Install the python dependences, preferably in a virtualenv:
$ pip install -r requirements.txt
Install the CMU corpus and Punkt tokenizer models:
>>> import nltk
>>> nltk.download()
Select cmudict
and punkt
.
$ aws configure
Enter your AWS credentials, and use the default of None
for the region.
Assuming you are starting with the output of a parsed library jsonl file (e.g., Elsevier):
- Move file into BigGuns: ~/nlp/raw_inputs
- Extract relevant sections (e.g., for pval: abstract, summary, methods). Set outfile to be in ~/nlp/modeling and name accordingly
- Run nlp markup script located in ~/nlp, output to ~/nlp/models
- Import the new article and section tables into DD
- Run relevant shell scripts (make sure models still look good)

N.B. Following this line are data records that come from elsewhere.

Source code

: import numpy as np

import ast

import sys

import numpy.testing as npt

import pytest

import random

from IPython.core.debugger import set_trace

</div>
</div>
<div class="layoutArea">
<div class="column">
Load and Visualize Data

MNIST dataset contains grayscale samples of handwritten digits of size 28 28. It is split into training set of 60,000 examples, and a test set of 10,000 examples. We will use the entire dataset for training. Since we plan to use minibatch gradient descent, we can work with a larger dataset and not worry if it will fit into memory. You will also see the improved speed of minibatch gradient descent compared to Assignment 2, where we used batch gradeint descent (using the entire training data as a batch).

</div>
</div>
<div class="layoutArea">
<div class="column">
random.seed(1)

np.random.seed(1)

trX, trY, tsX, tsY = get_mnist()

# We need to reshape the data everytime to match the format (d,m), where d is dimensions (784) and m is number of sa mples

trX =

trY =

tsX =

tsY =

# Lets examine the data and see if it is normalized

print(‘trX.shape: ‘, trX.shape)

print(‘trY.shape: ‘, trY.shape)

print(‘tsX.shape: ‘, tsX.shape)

- Extract information via queries
- Move csv extraction files into ~/modeling/csv_outputs
- Run full extractor script in ~/modeling
- Done with pipeline, now go to data science :)
Data is stored in AWS S3, specifically the s3://deepmed-data
bucket. The data
are fetched into the not version controlled data/raw
folder so you can work with
it locally.
To push a new data file (note that independent of the path the file will be placed
directly into the deepmed-data
bucket):
$ ./bin/s3push /path/to/data/file.jsonl
To fetch that file into the local data/raw/
folder run:
# make data/raw/file.jsonl
With raw data in hand, you're ready to transform it. Try keeping the derivative
data under data/build
and add new make targets to the Makefile
to automate
building the data.